Prinz Toran war ein starker und gewandter Krieger. Er verstand es wie kein
zweiter, die Feinde abzuschätzen, ihre Angriffspläne vorauszusehen
oder seine Mannen auf den Kampf vorzubereiten.
Doch eines Tages konnte auch er die Eroberung seiner Heimat
verhindern.
Als er gerade die Südgrenze Aalronas kontrollierte
erreichte ihn die Nachricht, daß ein gewaltiges Heer von der Nordseite
das königliche Schloß angriff. Eiligst machte er sich auf den
Weg zurück. Doch er kam zu spät! Schon von weiten sah er die
geschliffenen Mauern seines elterlichen Hauses und als ihm auch noch einer
der Ritter seines Vaters entgegenritt, verletzt, da packte ihn das Grausen.
Er wusste, das konnte nur eines bedeuten:
"Hoheit, Ihr müßt fliehen!" erschöpft
lag der arme Ritter vor ihm.
"Sie haben alle gefangen genommen, Flieht."
Toran sprang vom Pferd und fragte erregt:
"Und der König und die Königin, was ist mit
ihnen?"
Schweigend senkte der Ritter sein Haupt und murmelte:
"Sie wurden hingerichtet!" Der Prinz erbleichte.
"Euer Herr Vater ergab sich, nachdem keine Rettung mehr
in Sicht war. Doch der Anführer der Angreifer hatte kein Erbarmen.
Er bohrte ihm sein Schwert in die Brust." erzählte der Ritter mit
gesenktem Blick.
"Und was ist mit meiner Mutter?" fragte Toran.
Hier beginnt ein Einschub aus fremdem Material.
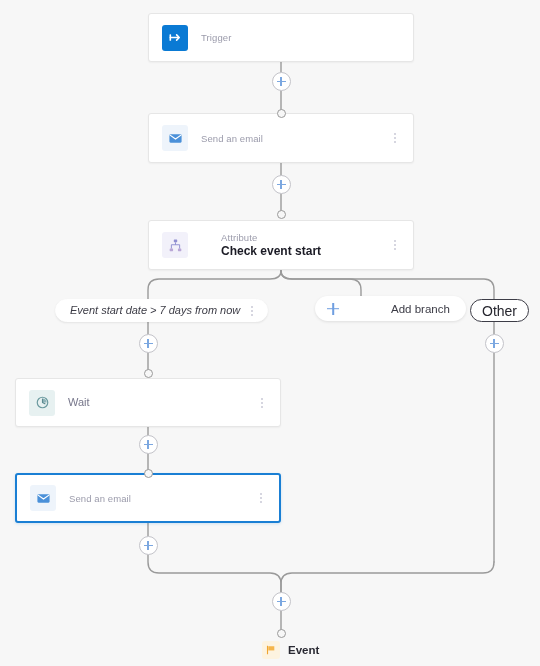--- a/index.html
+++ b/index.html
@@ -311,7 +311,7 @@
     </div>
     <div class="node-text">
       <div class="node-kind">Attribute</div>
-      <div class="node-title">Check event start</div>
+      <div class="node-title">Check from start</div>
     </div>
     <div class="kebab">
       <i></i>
"Als sie sah, daß Euer Vater tot war, stürzte
sie sich auf das Schwert des Anführers und verfluchte ihn mit ihren
letzten Worten." Dem Ritter liefen Tränen über die Wangen und
er schämte sich ihrer nicht.
"Ich werde Euch rächen, Vater, Mutter!" rief der
Prinz. Und dann fragte er den Ritter:
"Wer waren die Angreifer, und von wo kamen Sie her? Erhebe
dich und beantworte meine Fragen."
Der Ritter erhob sich und berichtete:
"Das Heer tauchte am frühen Morgen vor dem Schloß
auf und begann sofort damit, es zu belagern. Die Ritter und Bauern hatten
keine Chance. Es gab auch keine Aufforderung sich zu ergeben. Das einzige
was ein Bote uns brachte, war der Name des Angreifers: Fürst Dirba.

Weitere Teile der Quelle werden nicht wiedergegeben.